Almost 30 degrees.Was topping out a bit over 80, now runs in the low 50s. Clock is now boosting to 1110 at stock as it "should."
Seriously poor stock cooling for such an otherwise good card imo.
I considered the Mono version, but everywhere I looked the Twin Turbo II was the same price (got it for $38 from Ncix).
Time to do some overclocking later.
Congratz! :thumbsup: You have any coil whine from your reference card?
That looks awesome!
That looks awesome!
I wonder how much it will cost.
Price isn't bad for water cooled when you consider it includes EVERYTHING for a true water cooled card. If you already have a water cooling system for your cpu, a water block runs @ $130.00 and has the advantage of covering both the gpu, vram and memory. However, this system includes water cooling for the gpu, heatsinks for all of the memory and vram AND an Active fan shroud system to cool it all. Price all of that seperately and the price isn't that far off.Says $180 - too much! Nice idea though...
Price isn't bad for water cooled when you consider it includes EVERYTHING for a true water cooled card. If you already have a water cooling system for your cpu, a water block runs @ $130.00 and has the advantage of covering both the gpu, vram and memory. However, this system includes water cooling for the gpu, heatsinks for all of the memory and vram AND an Active fan shroud system to cool it all. Price all of that seperately and the price isn't that far off.
I get some coil whine on my Asus 670 DCII, and the card maxes out in the mid-70s with very conservative default fan profiles. I can barely hear it over my 7v-modded Nexus case fans.

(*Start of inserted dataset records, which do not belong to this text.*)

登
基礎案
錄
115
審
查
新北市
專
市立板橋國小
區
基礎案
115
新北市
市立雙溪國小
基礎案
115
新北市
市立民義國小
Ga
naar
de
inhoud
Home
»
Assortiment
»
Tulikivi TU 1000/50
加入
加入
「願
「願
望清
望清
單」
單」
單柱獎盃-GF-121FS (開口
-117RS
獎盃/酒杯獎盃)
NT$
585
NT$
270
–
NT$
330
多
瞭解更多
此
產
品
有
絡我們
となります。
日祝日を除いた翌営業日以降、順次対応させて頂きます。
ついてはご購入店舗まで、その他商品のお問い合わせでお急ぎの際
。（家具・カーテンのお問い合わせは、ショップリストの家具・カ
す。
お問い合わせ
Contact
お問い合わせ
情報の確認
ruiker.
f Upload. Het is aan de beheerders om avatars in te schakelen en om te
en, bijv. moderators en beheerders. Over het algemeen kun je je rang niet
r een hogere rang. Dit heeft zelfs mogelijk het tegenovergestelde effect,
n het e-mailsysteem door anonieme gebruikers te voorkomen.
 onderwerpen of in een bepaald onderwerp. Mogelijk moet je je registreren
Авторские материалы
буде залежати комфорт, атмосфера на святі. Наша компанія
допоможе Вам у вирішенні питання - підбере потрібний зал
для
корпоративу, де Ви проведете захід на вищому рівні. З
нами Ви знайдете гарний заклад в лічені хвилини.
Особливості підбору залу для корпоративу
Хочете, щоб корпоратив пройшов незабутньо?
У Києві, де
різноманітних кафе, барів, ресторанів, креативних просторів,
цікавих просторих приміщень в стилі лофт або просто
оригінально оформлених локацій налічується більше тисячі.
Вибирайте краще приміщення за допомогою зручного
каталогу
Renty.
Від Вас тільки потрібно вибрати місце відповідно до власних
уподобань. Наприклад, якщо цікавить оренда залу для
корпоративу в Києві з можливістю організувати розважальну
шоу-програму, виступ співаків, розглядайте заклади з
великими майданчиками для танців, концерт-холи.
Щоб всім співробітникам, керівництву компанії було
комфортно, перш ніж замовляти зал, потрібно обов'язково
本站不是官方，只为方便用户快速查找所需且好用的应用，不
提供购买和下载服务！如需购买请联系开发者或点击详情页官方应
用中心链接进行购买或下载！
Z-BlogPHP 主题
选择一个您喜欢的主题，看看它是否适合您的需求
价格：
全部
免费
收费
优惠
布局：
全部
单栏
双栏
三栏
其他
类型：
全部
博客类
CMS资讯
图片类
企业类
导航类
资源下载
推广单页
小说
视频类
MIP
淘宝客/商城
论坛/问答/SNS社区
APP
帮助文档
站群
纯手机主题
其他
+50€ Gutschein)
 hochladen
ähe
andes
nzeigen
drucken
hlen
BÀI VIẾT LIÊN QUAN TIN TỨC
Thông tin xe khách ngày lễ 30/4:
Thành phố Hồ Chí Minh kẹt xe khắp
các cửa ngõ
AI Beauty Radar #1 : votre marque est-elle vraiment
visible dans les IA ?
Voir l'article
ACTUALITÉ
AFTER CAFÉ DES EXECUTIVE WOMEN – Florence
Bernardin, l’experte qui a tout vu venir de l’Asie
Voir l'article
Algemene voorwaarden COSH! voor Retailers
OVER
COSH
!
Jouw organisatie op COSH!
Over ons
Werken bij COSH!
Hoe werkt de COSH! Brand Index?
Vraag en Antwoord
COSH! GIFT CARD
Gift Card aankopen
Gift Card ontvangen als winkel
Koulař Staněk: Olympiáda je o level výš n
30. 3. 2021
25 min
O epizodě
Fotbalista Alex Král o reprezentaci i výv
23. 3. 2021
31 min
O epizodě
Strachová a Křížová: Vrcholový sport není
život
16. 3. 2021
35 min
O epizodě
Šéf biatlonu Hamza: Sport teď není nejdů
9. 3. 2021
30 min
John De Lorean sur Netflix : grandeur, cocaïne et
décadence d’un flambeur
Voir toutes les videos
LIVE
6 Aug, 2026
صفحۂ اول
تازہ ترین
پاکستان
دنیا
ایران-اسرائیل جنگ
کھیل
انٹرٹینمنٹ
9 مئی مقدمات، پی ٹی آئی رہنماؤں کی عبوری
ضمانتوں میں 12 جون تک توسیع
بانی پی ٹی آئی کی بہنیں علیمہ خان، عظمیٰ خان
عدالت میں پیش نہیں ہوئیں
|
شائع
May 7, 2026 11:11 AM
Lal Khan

It's not quite as good as the TTII (had one of those on my previous card), but if you're looking for a 670 that doesn't require an aftermarket cooler, the DCII seems a good bet.
The only thing that annoys me about this card is the driver bug that seems to be causing a lot of stuttering with vsync on (which is always the case for me).
Yeah it was a close call for me, decided on EVGA + TTII for a bit of extra $$. Wanted the EVGA warranty/service and if the TTII fans go bad you can buy a replacement for $7 from the AC website.
off topic: Now if I can only find a pwm fan that doesn't "tick" for my cpu cooler (both Scythe's I have bought have had this...sigh). Trying out the AC pwm fan tonight. I don't mind noise coming from my computer as long as its a pleasant "whooshing" sound.
I fail to see the benefit with this watercooler. With the Twin Turbo II I get 45c degrees in the most demanding games (custom fan profile), overclocked and silent. Cannot hear the fans over my case fans.
Even if this watercooler did bring the GPU down to 35c degrees, so what? There are no possibilities for upping GPU volts anyway. And if so, the Twin Turbo II would handle that without a problem.
Also, it's much more expensice VS the Twin Turbo II.
With regards to watercooling I can only see the benefit if a system have some custom watercooling on the CPU too, and add a block who covered GPU, Vram and vrm.
Stoneburner and DeeJayeS, have any Coil Whine under load from your cards?
I'd recommend trying a fixed-speed fan, and either using the motherboard or an external controller to set the fan speed. I use a Scythe Kama Flow 2, and it's really, really quiet, with just that "whoosh" you're looking for. Goes up to 1400rpm, but with a manual controller, I usually set it around 1100-1200rpm, and just turn the knob (which is attached to the back of my case) if I'm running a heavy load on the CPU.
Watercooling doesn't take up 3 slots like your cooler
Stoneburner and DeeJayeS, have any Coil Whine under load from your cards?